O governo deve apresentar até o fim de junho um projeto para abrir o mercado de gás natural e acabar de vez com o monopólio de produção, transporte e distribuição exercido pela Petrobras.
Chamado de “Novo Mercado de Gás”, o programa prevê a venda de transportadoras e distribuidoras de gás da estatal e uma nova regulamentação para que os estados que têm distribuidoras locais permitam o acesso de terceiros aos gasodutos (hoje há restrições) e que consumidores possam comprar de qualquer distribuidor. O governo quer, ainda, incentivar esses estados a vender suas distribuidoras regionais.
Objetivo é baratear custo e gerar “choque de energia barata” no país
O programa está sendo desenhado pelos ministérios da Economia e de Minas e Energia. O ministro da Economia, Paulo Guedes, tem dito em eventos públicos que a abertura do mercado dará um “choque de energia barata” no país. O gás natural é usado principalmente por indústrias para geração de eletricidade.
A avaliação é que a quebra do monopólio deve atrair novos players para o mercado, o que trará mais investimentos para o Brasil. Também vai facilitar a ampliação da nossa rede de gasoduto, considerada pequena para o tamanho do país. E com mais concorrentes e dutos, o preço do gás tende a cair.
A mesma avaliação é compartilhada por Filipe Soares, diretor de energia da Associação dos Grandes Consumidores de Energia e Consumidores Livres (Abrace). "A modernização do setor de gás natural pode promover uma racionalidade econômica na formação de preços. Não dá para aceitar um país como o Brasil que praticamente dobrou a produção de gás natural nos últimos dez anos e que quando você nota a componente de preço, o gás natural está com um preço muito próximo da GNL, que é aquele gás natural liquefeito que vem de outras regiões do mundo e que é comum em países que não têm produção nacional, como a China e o Japão", afirma.

▶ MATERIAL FORNECIDO
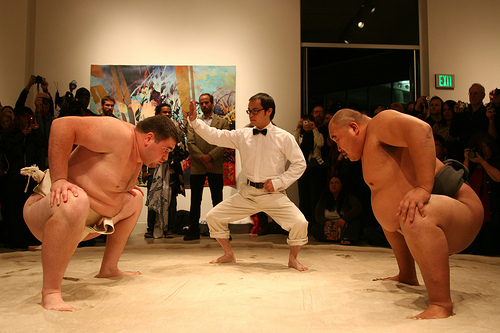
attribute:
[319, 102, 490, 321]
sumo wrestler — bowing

* * *

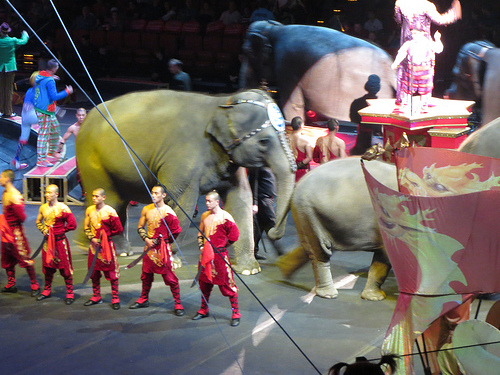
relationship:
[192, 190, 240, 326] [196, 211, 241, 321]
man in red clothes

--

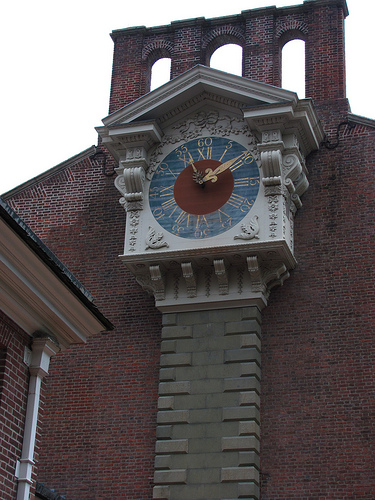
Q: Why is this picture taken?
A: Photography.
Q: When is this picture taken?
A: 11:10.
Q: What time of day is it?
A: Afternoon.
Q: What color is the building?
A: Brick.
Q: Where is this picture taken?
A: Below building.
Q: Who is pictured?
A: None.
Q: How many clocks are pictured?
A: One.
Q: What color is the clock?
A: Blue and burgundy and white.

▶ DETALHES DA TAREFA
Escreva a continuação do texto sobre a abertura do mercado de gás natural, começando logo depois da última frase dele.

▶ RESPOSTA DO EXERCÍCIO
Ele defende que o Brasil use mais o gás natural que é extraído e produzido aqui. "Temos que usar o gás nacional. Mas um gás nacional com preço razoável. E para isso a gente precisa da questão da quebra do monopólio, para estimular um mercado competitivo. E em um mercado competitivo a tendência é baixar preço."
Venda de ativos da Petrobras já está em andamento
A venda de transportadoras e distribuidoras da Petrobras já está em andamento. A estatal começou a vender ativos e subsidiárias em 2016 para sanar suas dívidas. O programa será intensificado na gestão de Roberto Castello Branco, que assumiu a presidência da estatal em janeiro.
A empresa divulgou nesta semana que está estudando a modelagem mais adequada para vender uma fatia da BR Distribuidora, a sua distribuidora de combustíveis, incluindo gás natural. Atualmente, a Petrobras é dona de 70% das ações da BR Distribuidora. O restante está distribuído na bolsa de valores.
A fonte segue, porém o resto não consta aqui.